Entries provided Block Start
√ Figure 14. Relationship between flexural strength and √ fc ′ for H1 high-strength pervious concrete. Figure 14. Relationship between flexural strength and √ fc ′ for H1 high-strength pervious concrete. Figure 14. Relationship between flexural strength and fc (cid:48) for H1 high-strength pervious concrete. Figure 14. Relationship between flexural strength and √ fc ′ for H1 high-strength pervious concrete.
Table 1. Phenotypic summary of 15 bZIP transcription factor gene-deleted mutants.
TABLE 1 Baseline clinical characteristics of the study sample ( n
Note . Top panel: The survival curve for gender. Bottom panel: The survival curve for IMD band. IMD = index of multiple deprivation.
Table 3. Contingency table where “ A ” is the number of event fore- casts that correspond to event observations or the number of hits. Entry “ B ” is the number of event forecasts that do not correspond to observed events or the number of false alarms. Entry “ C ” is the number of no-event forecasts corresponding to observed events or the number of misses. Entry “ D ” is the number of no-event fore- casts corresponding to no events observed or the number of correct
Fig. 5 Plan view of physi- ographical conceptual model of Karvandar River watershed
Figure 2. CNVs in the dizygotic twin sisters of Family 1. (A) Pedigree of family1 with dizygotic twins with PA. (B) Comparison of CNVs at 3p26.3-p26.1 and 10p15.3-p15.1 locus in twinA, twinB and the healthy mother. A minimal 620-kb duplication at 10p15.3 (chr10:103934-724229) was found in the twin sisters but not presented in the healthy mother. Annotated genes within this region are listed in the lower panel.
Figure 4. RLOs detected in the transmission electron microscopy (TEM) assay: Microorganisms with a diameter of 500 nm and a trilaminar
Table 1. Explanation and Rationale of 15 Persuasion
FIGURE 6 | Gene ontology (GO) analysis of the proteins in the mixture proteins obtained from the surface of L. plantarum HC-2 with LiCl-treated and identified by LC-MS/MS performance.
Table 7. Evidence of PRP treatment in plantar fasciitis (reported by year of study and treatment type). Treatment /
Entries provided Block End
What is needed ->
Copy only this part of the entries above: the line with "Figure 4. RLOs", the line with "FIGURE 6 | Gene", and the lines between, all exactly as written.

Response to this exercise ->
Figure 4. RLOs detected in the transmission electron microscopy (TEM) assay: Microorganisms with a diameter of 500 nm and a trilaminar
Table 1. Explanation and Rationale of 15 Persuasion
FIGURE 6 | Gene ontology (GO) analysis of the proteins in the mixture proteins obtained from the surface of L. plantarum HC-2 with LiCl-treated and identified by LC-MS/MS performance.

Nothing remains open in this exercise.